A declaração reforça, na prática, que Raquel já definiu seu pré-candidato ao Senado, ao escalar Túlio para compor sua chapa. O movimento, no entanto, contrasta com a situação do ex-prefeito de Petrolina, Miguel Coelho, que também mantém a disposição de disputar o Senado, mas ainda sem qualquer confirmação pública de convite por parte da governadora.
O que chama atenção nos bastidores é a diferença de tratamento. Para Túlio, não houve cerimônia: bastou a filiação ao PSD para que o caminho ao Senado fosse sinalizado com clareza. Já Miguel, mesmo com maior densidade política, reunindo apoios, estrutura partidária e liderança regional, segue em compasso de espera.

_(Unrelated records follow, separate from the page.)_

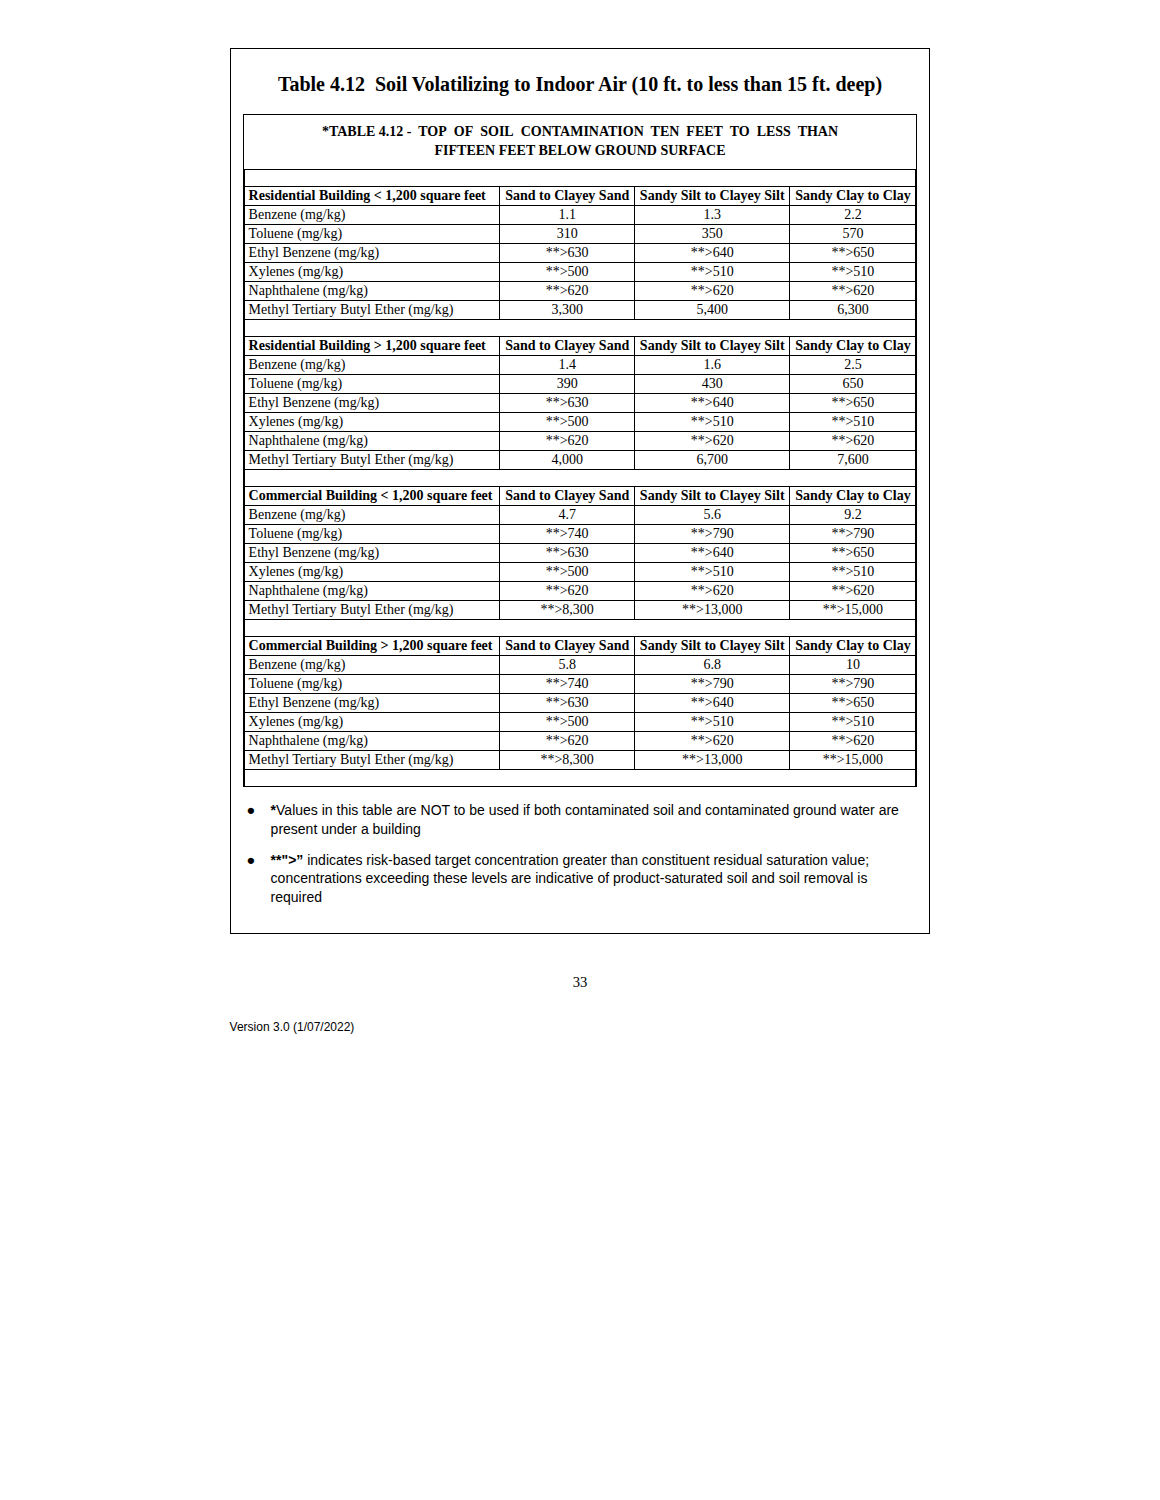Table 4.12 Soil Volatilizing to Indoor Air (10 ft. to less than 15 ft. deep)
*TABLE 4.12 - TOP OF SOIL CONTAMINATION TEN FEET TO LESS THAN
FIFTEEN FEET BELOW GROUND SURFACE
| Residential Building < 1,200 square feet | Sand to Clayey Sand | Sandy Silt to Clayey Silt | Sandy Clay to Clay |
| --- | --- | --- | --- |
| Benzene (mg/kg) | 1.1 | 1.3 | 2.2 |
| Toluene (mg/kg) | 310 | 350 | 570 |
| Ethyl Benzene (mg/kg) | **>630 | **>640 | **>650 |
| Xylenes (mg/kg) | **>500 | **>510 | **>510 |
| Naphthalene (mg/kg) | **>620 | **>620 | **>620 |
| Methyl Tertiary Butyl Ether (mg/kg) | 3,300 | 5,400 | 6,300 |
| Residential Building > 1,200 square feet | Sand to Clayey Sand | Sandy Silt to Clayey Silt | Sandy Clay to Clay |
| Benzene (mg/kg) | 1.4 | 1.6 | 2.5 |
| Toluene (mg/kg) | 390 | 430 | 650 |
| Ethyl Benzene (mg/kg) | **>630 | **>640 | **>650 |
| Xylenes (mg/kg) | **>500 | **>510 | **>510 |
| Naphthalene (mg/kg) | **>620 | **>620 | **>620 |
| Methyl Tertiary Butyl Ether (mg/kg) | 4,000 | 6,700 | 7,600 |
| Commercial Building < 1,200 square feet | Sand to Clayey Sand | Sandy Silt to Clayey Silt | Sandy Clay to Clay |
| Benzene (mg/kg) | 4.7 | 5.6 | 9.2 |
| Toluene (mg/kg) | **>740 | **>790 | **>790 |
| Ethyl Benzene (mg/kg) | **>630 | **>640 | **>650 |
| Xylenes (mg/kg) | **>500 | **>510 | **>510 |
| Naphthalene (mg/kg) | **>620 | **>620 | **>620 |
| Methyl Tertiary Butyl Ether (mg/kg) | **>8,300 | **>13,000 | **>15,000 |
| Commercial Building > 1,200 square feet | Sand to Clayey Sand | Sandy Silt to Clayey Silt | Sandy Clay to Clay |
| Benzene (mg/kg) | 5.8 | 6.8 | 10 |
| Toluene (mg/kg) | **>740 | **>790 | **>790 |
| Ethyl Benzene (mg/kg) | **>630 | **>640 | **>650 |
| Xylenes (mg/kg) | **>500 | **>510 | **>510 |
| Naphthalene (mg/kg) | **>620 | **>620 | **>620 |
| Methyl Tertiary Butyl Ether (mg/kg) | **>8,300 | **>13,000 | **>15,000 |
*Values in this table are NOT to be used if both contaminated soil and contaminated ground water are present under a building
**">” indicates risk-based target concentration greater than constituent residual saturation value; concentrations exceeding these levels are indicative of product-saturated soil and soil removal is required
33
Version 3.0 (1/07/2022)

A metáfora é inevitável: enquanto Túlio embarcou no avião e já ocupa a poltrona da janela, Miguel ainda aguarda no balcão, sem saber se terá a passagem confirmada.
Apesar de já acompanhar Raquel Lyra em agendas, se posicionar como pré-candidato e discursar como tal, Miguel ainda não recebeu, ao menos publicamente, o gesto político que faltou: o convite oficial.
Diante desse cenário, permanecem as perguntas que precisam ser respondidas: Raquel já convidou Miguel Coelho? Raquel quer Miguel como seu pré-candidato ao Senado? E, sobretudo, por que o tratamento é diferente com Túlio em detrimento de Miguel Coelho?